X3: The Last Stand is the name of the game today. We have tickets for tonight and I can’t wait. Rod always gets nervous going to opening-night showings at either of the Forty-Second Street Times Square cinemas, but I think if we can brave the Harry Potter crowds we can handle anything.
And I’m not so much concerned with plot, special effects, or dialogue as I am extremely interested in watching a gigantic picture of Hugh Jackman in tight pants. Yeah, I said it.
I pulled the Death tarot card today. Sometimes I choose two more cards, for clarification, and I got the daughter of cups, reversed, and then the Chariot. What all that says to me is that I should spend more time writing and less time looking for a traditional job. Death is all about change. Daughter of Cups is a clarion call to honor your emotions. The Chariot means I can midwife exactly what I want into the world. Is it so crazy to think I really could sell this novel?
On an unrelated note, one of these days I am finally going to belt that neighbor baby into silence.

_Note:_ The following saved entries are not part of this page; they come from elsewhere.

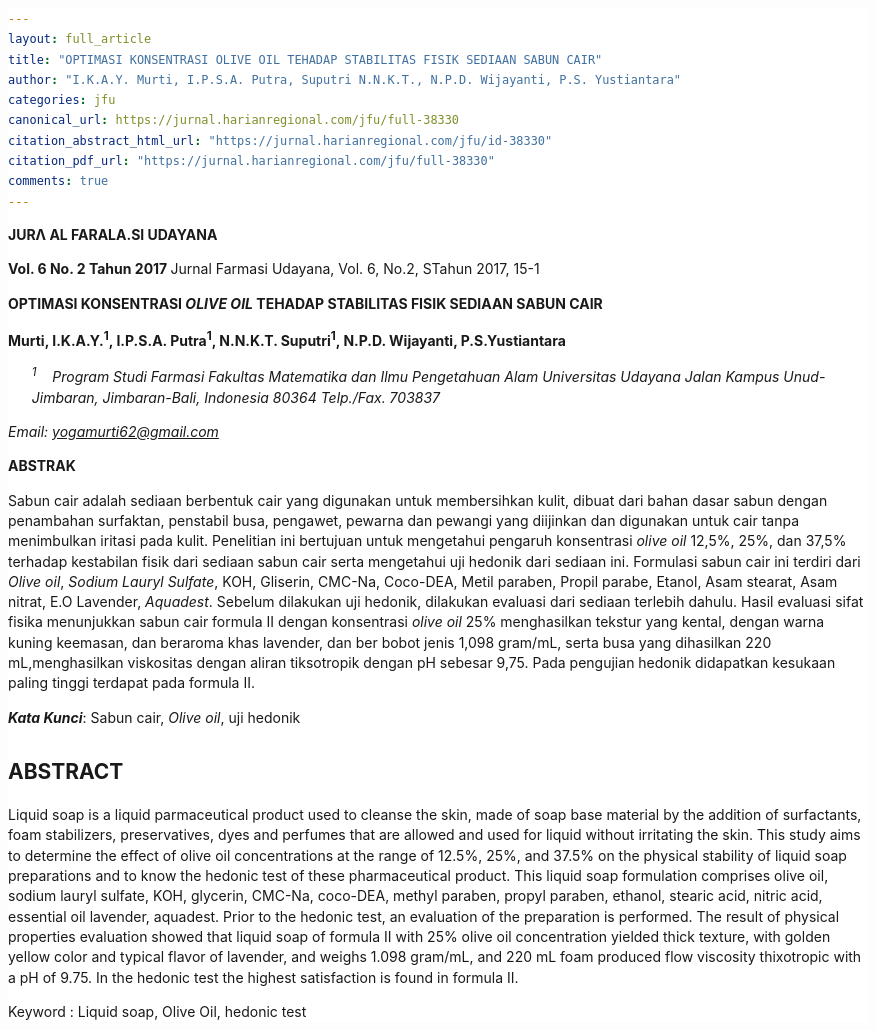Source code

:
 ```yaml
---
layout: full_article
title: "OPTIMASI KONSENTRASI OLIVE OIL TEHADAP STABILITAS FISIK SEDIAAN SABUN CAIR"
author: "I.K.A.Y. Murti, I.P.S.A. Putra, Suputri N.N.K.T., N.P.D. Wijayanti, P.S. Yustiantara"
categories: jfu
canonical_url: https://jurnal.harianregional.com/jfu/full-38330 
citation_abstract_html_url: "https://jurnal.harianregional.com/jfu/id-38330"
citation_pdf_url: "https://jurnal.harianregional.com/jfu/full-38330"  
comments: true
---
```


<p><span class="font6" style="font-weight:bold;">JURΛ AL FARALA.SI UDAYANA</span></p>
<p><span class="font5" style="font-weight:bold;">Vol. 6 No. 2 Tahun 2017 </span><span class="font5">Jurnal Farmasi Udayana, Vol. 6, No.2, STahun 2017, 15-1</span></p>
<p><span class="font6" style="font-weight:bold;">OPTIMASI KONSENTRASI </span><span class="font6" style="font-weight:bold;font-style:italic;">OLIVE OIL</span><span class="font6" style="font-weight:bold;"> TEHADAP STABILITAS FISIK SEDIAAN SABUN CAIR</span></p>
<p><span class="font6" style="font-weight:bold;">Murti, I.K.A.Y.<sup>1</sup>, I.P.S.A. Putra<sup>1</sup>, N.N.K.T. Suputri<sup>1</sup>, N.P.D. Wijayanti, P.S.Yustiantara</span></p>
<ul style="list-style:none;"><li>
<p><span class="font5" style="font-style:italic;"><sup>1</sup> &nbsp;&nbsp;&nbsp;Program Studi Farmasi Fakultas Matematika dan Ilmu Pengetahuan Alam Universitas Udayana Jalan Kampus Unud-Jimbaran, Jimbaran-Bali, Indonesia 80364 Telp./Fax. 703837</span></p></li></ul>
<p><span class="font5" style="font-style:italic;">Email: </span><a href="mailto:yogamurti62@gmail.com"><span class="font5" style="font-style:italic;">yogamurti62@gmail.com</span></a></p>
<p><span class="font6" style="font-weight:bold;">ABSTRAK</span></p>
<p><span class="font5">Sabun cair adalah sediaan berbentuk cair yang digunakan untuk membersihkan kulit, dibuat dari bahan dasar sabun dengan penambahan surfaktan, penstabil busa, pengawet, pewarna dan pewangi yang diijinkan dan digunakan untuk cair tanpa menimbulkan iritasi pada kulit. Penelitian ini bertujuan untuk mengetahui pengaruh konsentrasi </span><span class="font5" style="font-style:italic;">olive oil</span><span class="font5"> 12,5%, 25%, dan 37,5% terhadap kestabilan fisik dari sediaan sabun cair serta mengetahui uji hedonik dari sediaan ini. Formulasi sabun cair ini terdiri dari </span><span class="font5" style="font-style:italic;">Olive oil</span><span class="font5">, </span><span class="font5" style="font-style:italic;">Sodium Lauryl Sulfate</span><span class="font5">, KOH, Gliserin, CMC-Na, Coco-DEA, Metil paraben, Propil parabe, Etanol, Asam stearat, Asam nitrat, E.O Lavender, </span><span class="font5" style="font-style:italic;">Aquadest</span><span class="font5">. Sebelum dilakukan uji hedonik, dilakukan evaluasi dari sediaan terlebih dahulu. Hasil evaluasi sifat fisika menunjukkan sabun cair formula II dengan konsentrasi </span><span class="font5" style="font-style:italic;">olive oil</span><span class="font5"> 25% menghasilkan tekstur yang kental, dengan warna kuning keemasan, dan beraroma khas lavender, dan ber bobot jenis 1,098 gram/mL, serta busa yang dihasilkan 220 mL,menghasilkan viskositas dengan aliran tiksotropik dengan pH sebesar 9,75. Pada pengujian hedonik didapatkan kesukaan paling tinggi terdapat pada formula II.</span></p>
<p><span class="font5" style="font-weight:bold;font-style:italic;">Kata Kunci</span><span class="font5">: Sabun cair, </span><span class="font5" style="font-style:italic;">Olive oil</span><span class="font5">, uji hedonik</span></p><a name="caption1"></a>
<h2><a name="bookmark0"></a><span class="font5" style="font-weight:bold;"><a name="bookmark1"></a>ABSTRACT</span></h2>
<p><span class="font5">Liquid soap is a liquid parmaceutical product used to cleanse the skin, made of soap base material by the addition of surfactants, foam stabilizers, preservatives, dyes and perfumes that are allowed and used for liquid without irritating the skin. This study aims to determine the effect of olive oil concentrations at the range of 12.5%, 25%, and 37.5% on the physical stability of liquid soap preparations and to know the hedonic test of these pharmaceutical product. This liquid soap formulation comprises olive oil, sodium lauryl sulfate, KOH, glycerin, CMC-Na, coco-DEA, methyl paraben, propyl paraben, ethanol, stearic acid, nitric acid, essential oil lavender, aquadest. Prior to the hedonic test, an evaluation of the preparation is performed. The result of physical properties evaluation showed that liquid soap of formula II with 25% olive oil concentration yielded thick texture, with golden yellow color and typical flavor of lavender, and weighs 1.098 gram/mL, and 220 mL foam produced flow viscosity thixotropic with a pH of 9.75. In the hedonic test the highest satisfaction is found in formula II.</span></p>
<p><span class="font5">Keyword : Liquid soap, Olive Oil, hedonic test</span></p>
<ul style="list-style:none;"><li>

PMS means all frittata, all the time, so today’s is going to be pasta, escarole, and parmesan, with maybe some red bell pepper for color. I checked with Rod, just in case any of you are worried for him and think I’m sullying his stellar nutritional legacy of sausage extravaganza. He gave me the green light.
I’m starting to jones for some of the pricier groceries, which I’ve not allowed myself to purchase this month: prosciutto, kalamata olives. I have some ripe pears which are actually calling to me from the fruit bowl “bring us some Italian cured ham to wrap around us! Then put us on a bed of mesclun greens and toss in some walnuts and goat cheese!”